Brian K. Vaughan est incontestablement un auteur doué, brillant, inventif - sa production parle pour lui, si bien d'ailleurs qu'il n'a guère besoin de la disséquer en interview pour nous aider à comprendre ce qu'il a voulu dire. Il fait partie de cette génération (qui est aussi la mienne - le bougre n'a que trois ans de moins que moi) pour qui la découverte de Watchmen d'Alan Moore a été une déflagration, cette bascule où nous avons compris qu'il se passait quelque chose de si puissant que plus rien ne serait jamais comme avant, non pas tant parce que l'industrie s'est mise à produire des chefs d'oeuvre équivalents à la chaîne mais parce que les "illustrés" n'étaient définitivement plus des histoires dessinées uniquement pour les enfants, ils accédaient à une sorte de respectabilité (que les plus audacieux précurseurs des années 70 ne conquirent pas, trop marginaux, trop isolés). Moore (avec Frank Miller, et Neil Gaiman dans une moindre mesure) a fait entrer la BD dans une sorte d'âge adulte où le média devenait objet de réflexion, sa matière même possédait une richesse méta-textuelle (sous le divertissement, il y avait une remise en question des codes même de la narration, du folklore).
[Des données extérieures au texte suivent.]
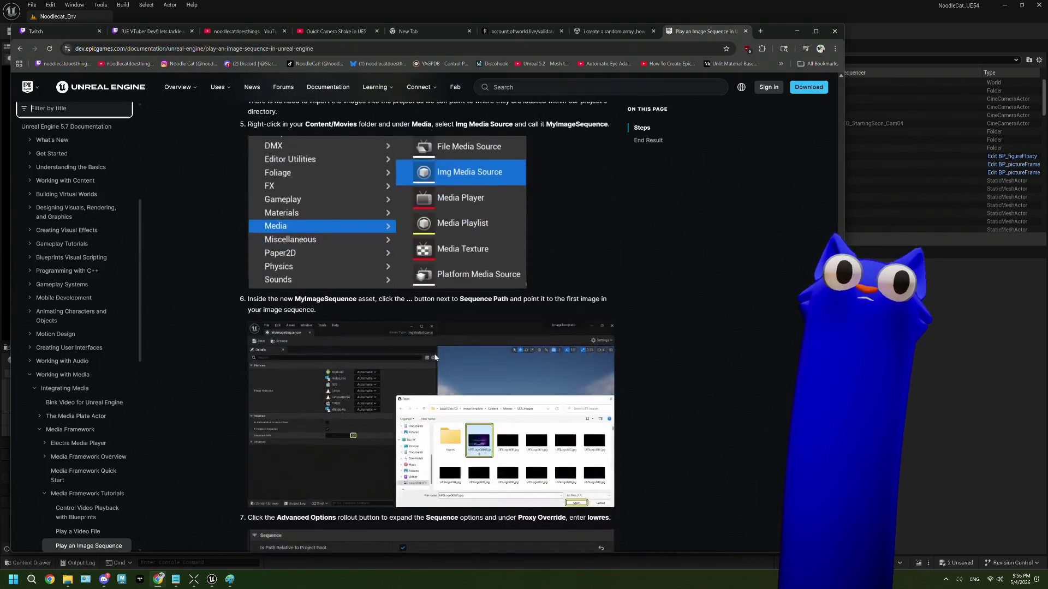
scroll(435, 357, "down", 5)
La descendance de Moore et compagnie a abouti à tout et son contraire : quelques-uns (peu) ont voulu relever le formidable défi lancé par l'auteur britannique, faire aussi bien, pourquoi pas même mieux (Grant Morrison est obsédé par cela) ; d'autres (beaucoup plus) n'ont exploité que superficiellement ce que Watchmen montrait (le fameux courant "grim'n'gritty", interprétant le ton de la mini-série comme une vision sombre et violente des super-héros - ce qui motivera ensuite Moore à écrire en réaction à ces héritiers dégénérés des oeuvres plus légères).

Vaughan, moins revendicatif dans son ambition que Morrison, n'aspire pourtant pas moins à rivaliser, voire surpasser, le "Maître" : son parcours d'ailleurs lui ressemble (des débuts dans le mainstream au service des produits d'éditeurs puissants, puis de premières créations originales dont il cède la propriété - cf. Runaways - , et l'émancipation en passant chez des indépendants). L'écriture se nourrit de contraintes même si l'auteur en souffre : ainsi n'est-il finalement pas rare que les BD les plus marquantes d'auteurs brillants soient quand même fabriquées dans le moule d'éditeurs qui prêtent leurs jouets aux dits auteurs. Watchmen est un produit DC Comics avant d'être la BD de Moore qui a ébranlé l'industrie.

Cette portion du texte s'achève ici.